Pour concrétiser ces nobles aspirations, a ajouté M. Sawe, les négociateurs africains à la COP21 devront s’appuyer sur des stratégies extrêmement bien définies pour soutenir la position africaine. Il a insisté notamment sur la promotion de l’utilisation des énergies propres, c’est-à-dire recourir davantage au solaire, à l’éolien, à l’hydroélectricité et à la biomasse, mais aussi sur l’éducation des populations locales à l’exploitation durable des forêts.
Ses sentiments sont partagés par Mme Fama Ndiaye, spécialiste sénégalaise du développement. À l’instar de M. Sawe, Mme Ndiaye a insisté sur la nécessité pour les pays développés responsables des émissions de gaz à effet de serre d’honorer leur engagement s’agissant de l’octroi de subventions qui contribueront à atténuer les effets du changement climatique.
Au Sénégal, elle travaille dans les soins de santé et, par conséquent, ne connaît que trop bien les effets que la dégradation de l’environnement peut avoir sur la santé des populations.
Selon Mme Ndiaye, « le Sénégal déplore davantage de cas de maladies dermatologiques, de cancers et d’asthme, entre autres, et particulièrement chez les enfants. Ces affections ont durement touché les pauvres qui sont les plus affectés puisque le traitement de maladies comme le cancer exige beaucoup de ressources. »
Elle attribue ces problèmes à ce qu’elle appelle la sur-utilisation et la dépendance à l’essence et au pétrole, un fléau qui continue de toucher l’Afrique.
M. Credo Komigan Eze, un jeune délégué du Togo, était d’accord avec ses homologues africains, ajoutant que le problème du changement climatique a porté atteinte aux pays africains et continue de le faire. Parmi les problèmes nouveaux auxquels le continent doit à présent faire face, il a cité les réfugiés climatiques.

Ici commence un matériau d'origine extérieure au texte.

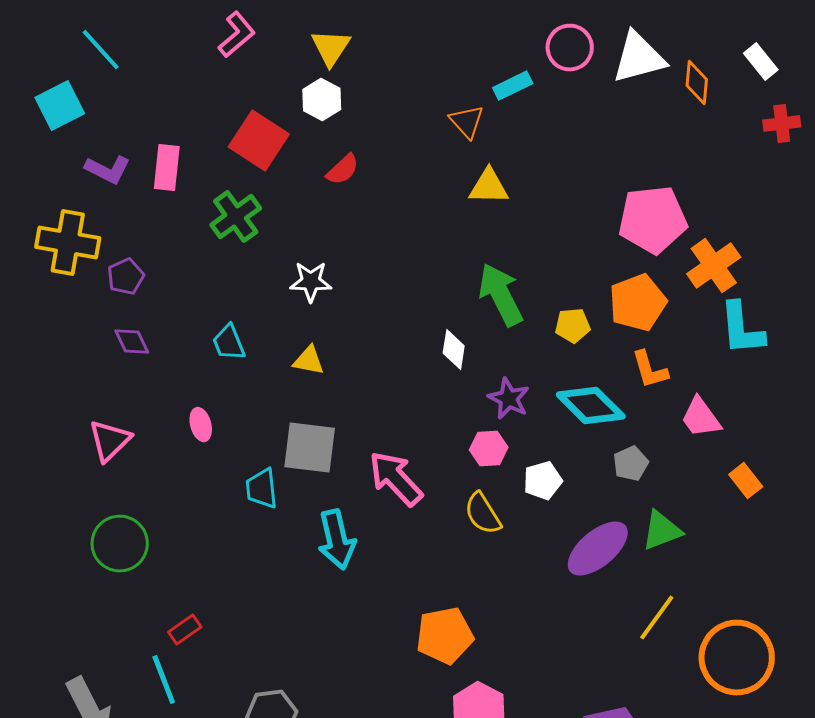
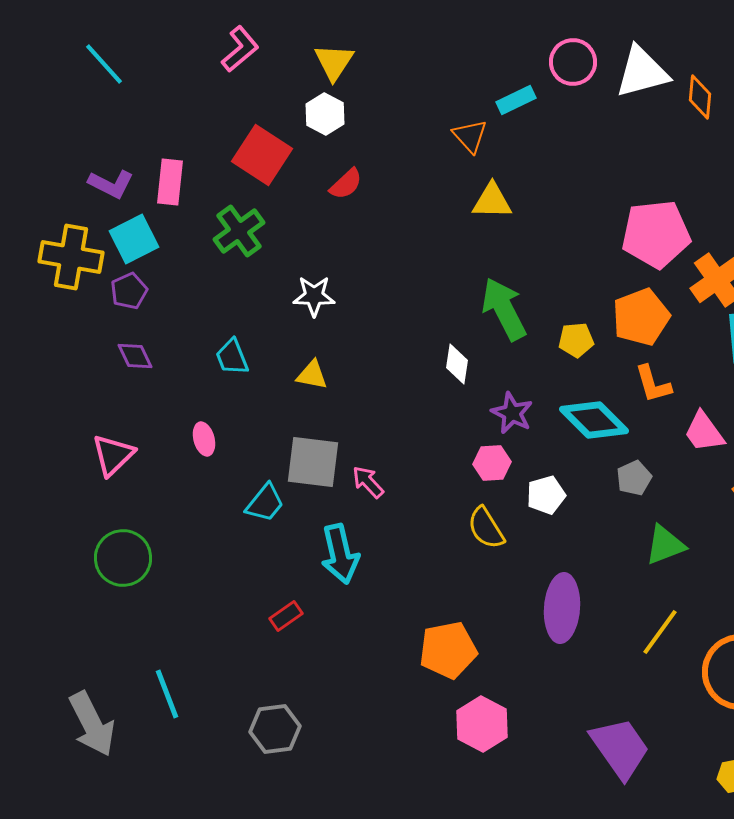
cyan square: (60, 106) -> (134, 239), moved
pink arrow: (396, 479) -> (368, 482), moved, size x0.6
cyan trapezoid: (262, 489) -> (265, 503), turned -135
purple ellipse: (598, 549) -> (562, 608), moved, turned -46
red rectangle: (185, 630) -> (286, 616), moved

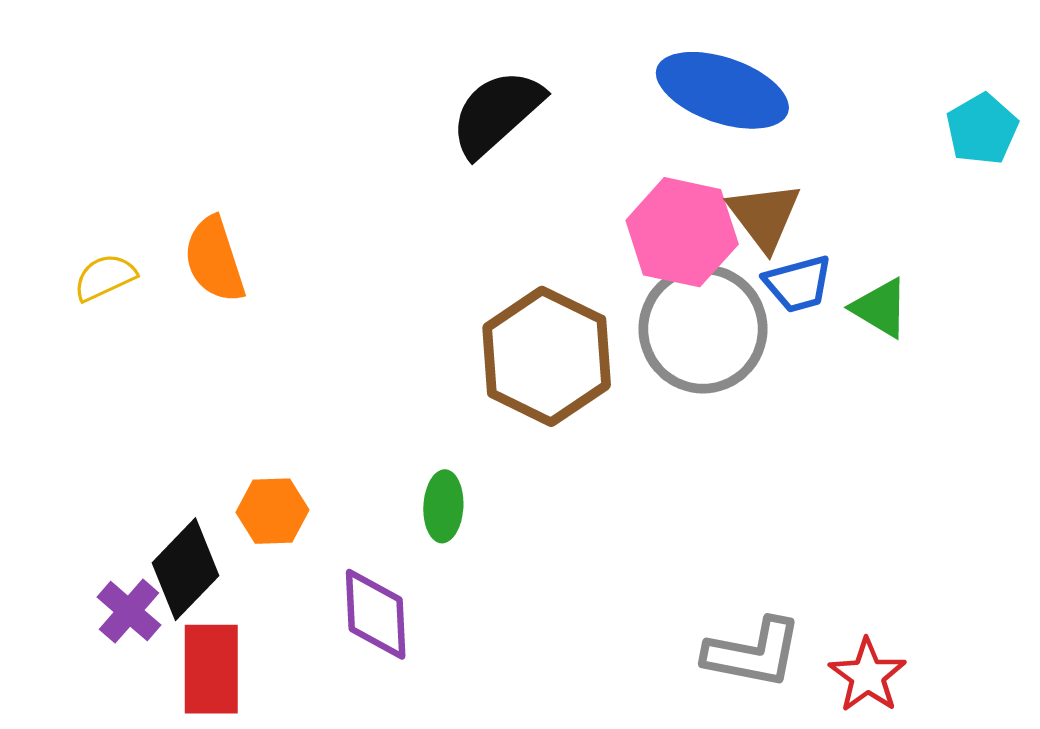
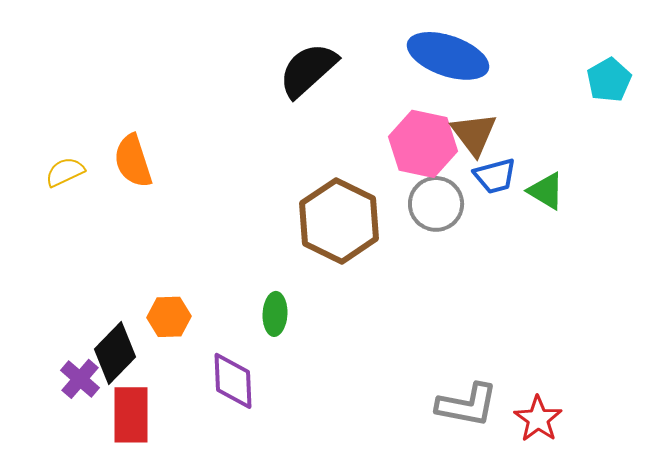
gray circle: (703, 329) -> (436, 204), size x0.7

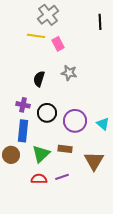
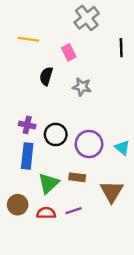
gray cross: (48, 15) -> (87, 18), moved
black line: (100, 22) -> (121, 48), moved
yellow line: (36, 36) -> (28, 39), moved
black semicircle: (39, 79) -> (46, 76), moved
brown circle: (11, 155) -> (18, 205), moved

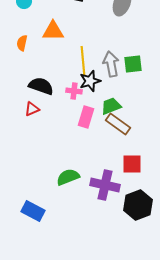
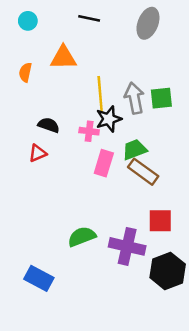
black semicircle: (41, 86) -> (49, 125), size x0.7

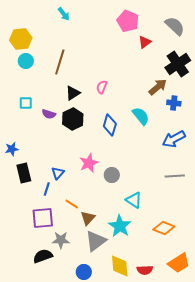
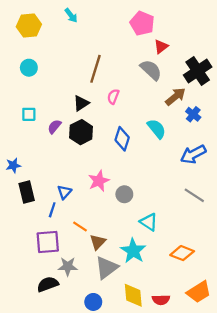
gray semicircle: (175, 26) -> (151, 70), moved
yellow hexagon: (21, 39) -> (29, 25), moved
brown line: (60, 62) -> (95, 69), moved
blue cross: (174, 103) -> (193, 114), turned 32
purple semicircle: (49, 114) -> (54, 127), turned 112
gray line: (175, 176) -> (194, 195), turned 36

Il met en garde contre le fait que les effets du changement climatique, s’ils ne sont pas mis sous contrôle aussi vite que possible, aggraveront la pauvreté en Afrique. Son organisation, Clean Energy for Africa (CLENA), travaille avec des jeunes d’une vingtaine de pays africains afin d’éduquer les populations locales. Leur message est simple : il faut absolument utiliser de l’énergie propre dans les actes du quotidien.

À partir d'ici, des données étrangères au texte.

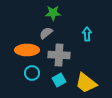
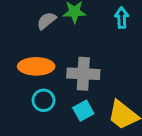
gray semicircle: (46, 33) -> (46, 21), moved
cyan arrow: (87, 34) -> (122, 18), moved

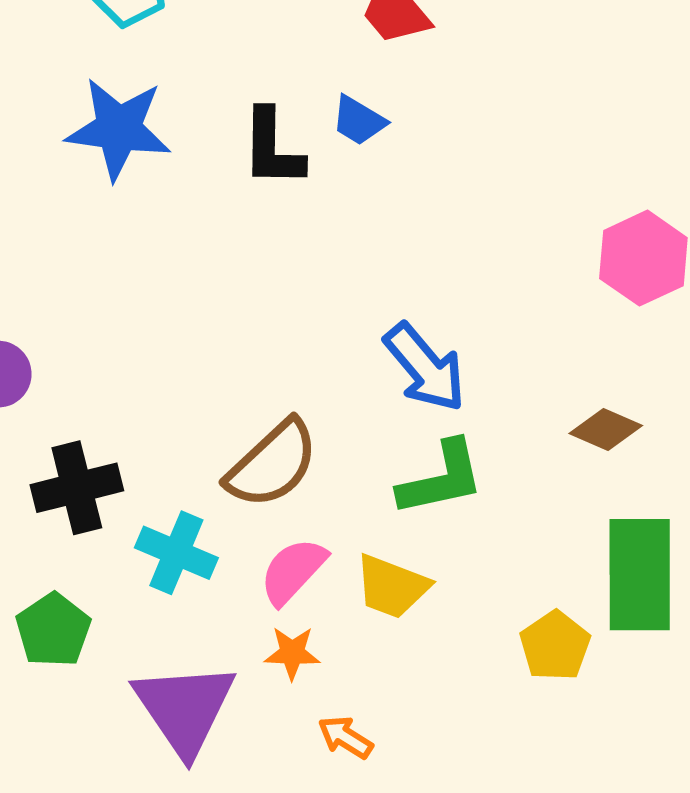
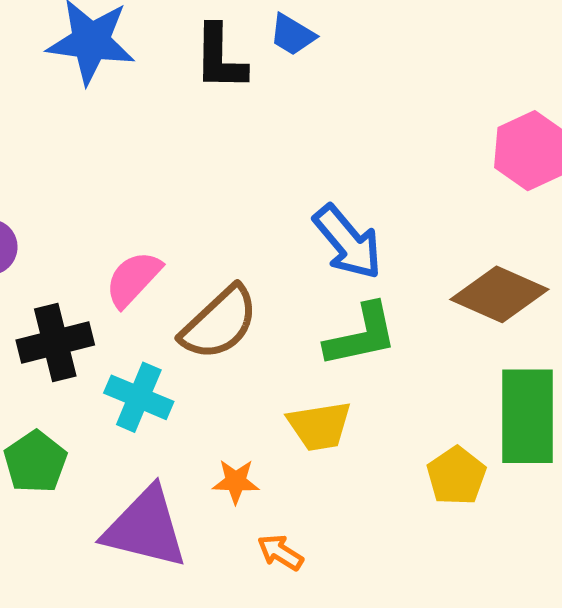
brown diamond: (606, 429) -> (499, 294), size x1.6
pink semicircle: (293, 571) -> (133, 279), moved
yellow trapezoid: (392, 587) -> (320, 426), turned -30
purple triangle: (185, 708) -> (145, 528), turned -42

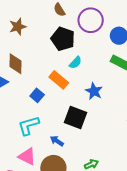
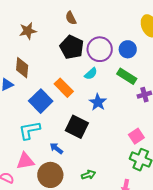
purple circle: (91, 20) -> (100, 49), moved
cyan semicircle: (75, 63) -> (91, 74), moved
blue square: (37, 95) -> (41, 101), size x1.6
pink triangle: (27, 156) -> (25, 161), turned -42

CLENA encourage l’agroécologie, meilleure selon elle que l’agriculture intelligente et donc parfaitement adaptée à l’Afrique puisqu’aucune substance chimique n’est utilisée dans la production des cultures, ce qui n’empêche nullement les agriculteurs d’obtenir de meilleurs rendements qu’avec l’agriculture moderne.
Comme ses trois homologues, Mme Ngoyoland Kambu, de la République démocratique du Congo, également spécialiste du développement, a estimé que l’Afrique ne pouvait quitter la COP21 à Paris sans compensation pour l’immense chaos causé par les effets du changement climatique.

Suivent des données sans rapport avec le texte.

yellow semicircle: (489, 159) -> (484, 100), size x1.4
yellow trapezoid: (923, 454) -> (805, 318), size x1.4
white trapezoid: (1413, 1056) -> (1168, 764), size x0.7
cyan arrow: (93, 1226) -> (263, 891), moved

Comme bon nombre de spécialistes du développement, elle comprend que les femmes sont des agents incontournables du changement et qu’elles détiennent des connaissances et des aptitudes cruciales pour atténuer et réduire les risques liés au changement climatique.
Par ailleurs, les femmes subissent différemment le changement climatique que les hommes et les inégalités de genre aggravent leur capacité de résistance aux répercussions du changement climatique.
C’est la raison pour laquelle il est impératif qu’alors que les pays africains et leurs négociateurs demandent la création de fonds d’adaptation, certains projets spécialement destinés aux femmes et aux droits des minorités soient mis en place.